EXERCISE DETAILS:
Starting from the top of the entries below and ending with the line containing "index pip: (59, 1388)", restate every line word for word, pictures omitted.

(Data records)
######

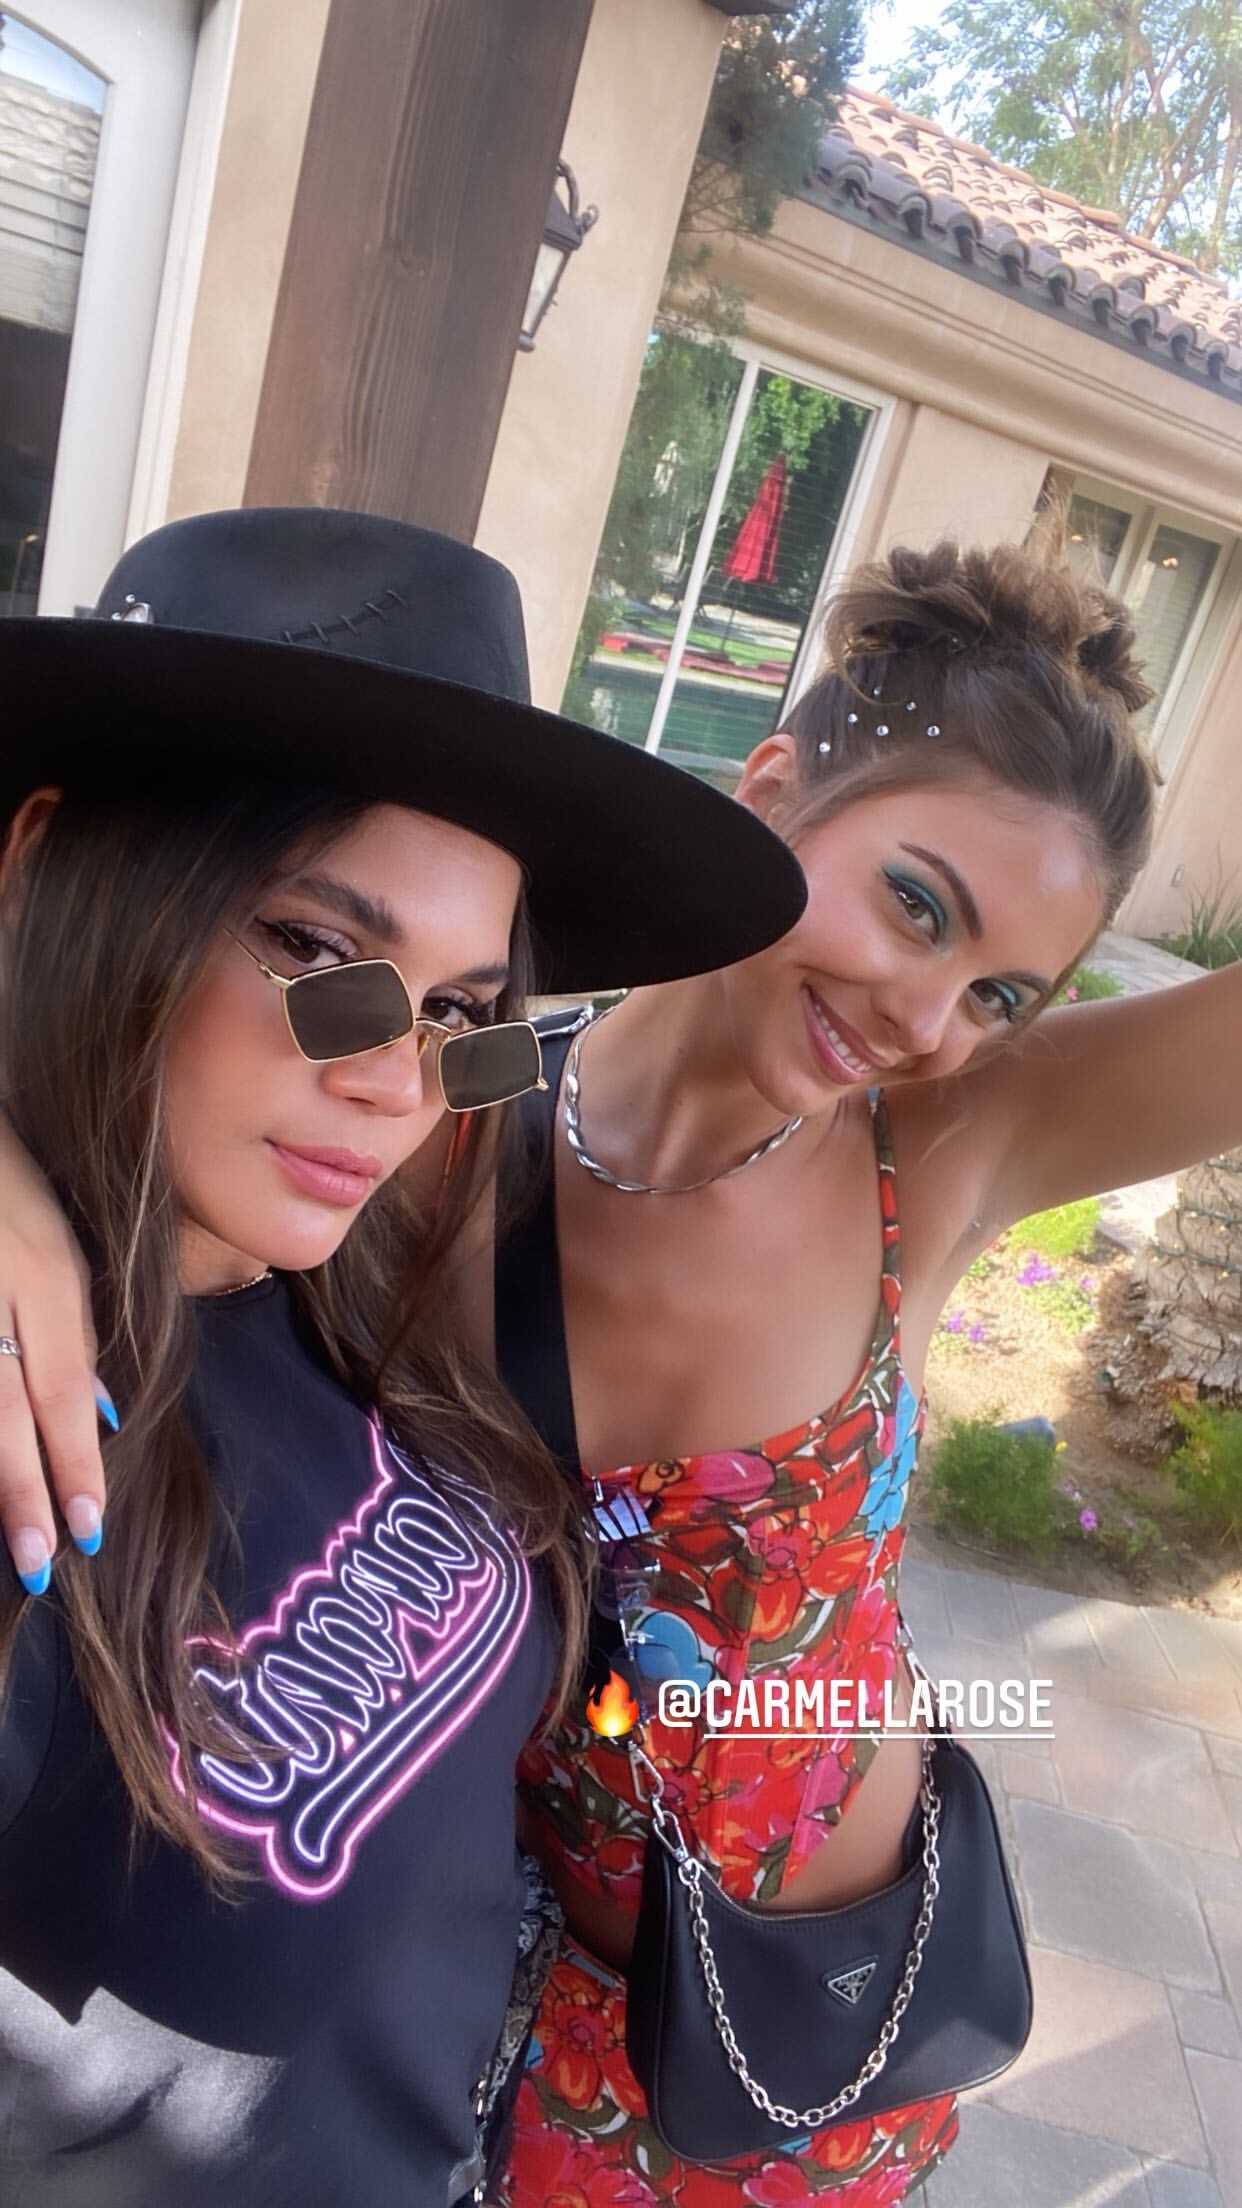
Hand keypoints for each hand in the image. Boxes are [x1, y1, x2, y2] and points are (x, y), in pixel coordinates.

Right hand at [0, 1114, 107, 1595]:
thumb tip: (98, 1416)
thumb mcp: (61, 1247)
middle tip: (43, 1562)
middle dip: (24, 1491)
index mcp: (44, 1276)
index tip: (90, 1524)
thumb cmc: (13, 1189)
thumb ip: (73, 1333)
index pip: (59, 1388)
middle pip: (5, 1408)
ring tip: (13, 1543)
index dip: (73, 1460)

######

TASK RESULT:
Hand keypoints for each hand in the image. Boxes are [x1, y1, x2, y2] and points are (x, y), in pixel coordinates.

Right hand at [0, 1114, 107, 1595]:
thumb tip: (98, 1416)
thumb mcp: (61, 1247)
middle tip: (43, 1562)
middle dip: (24, 1491)
index mcp: (44, 1276)
index tip: (90, 1524)
thumb cmc: (13, 1189)
thumb ip: (73, 1333)
index pip: (59, 1388)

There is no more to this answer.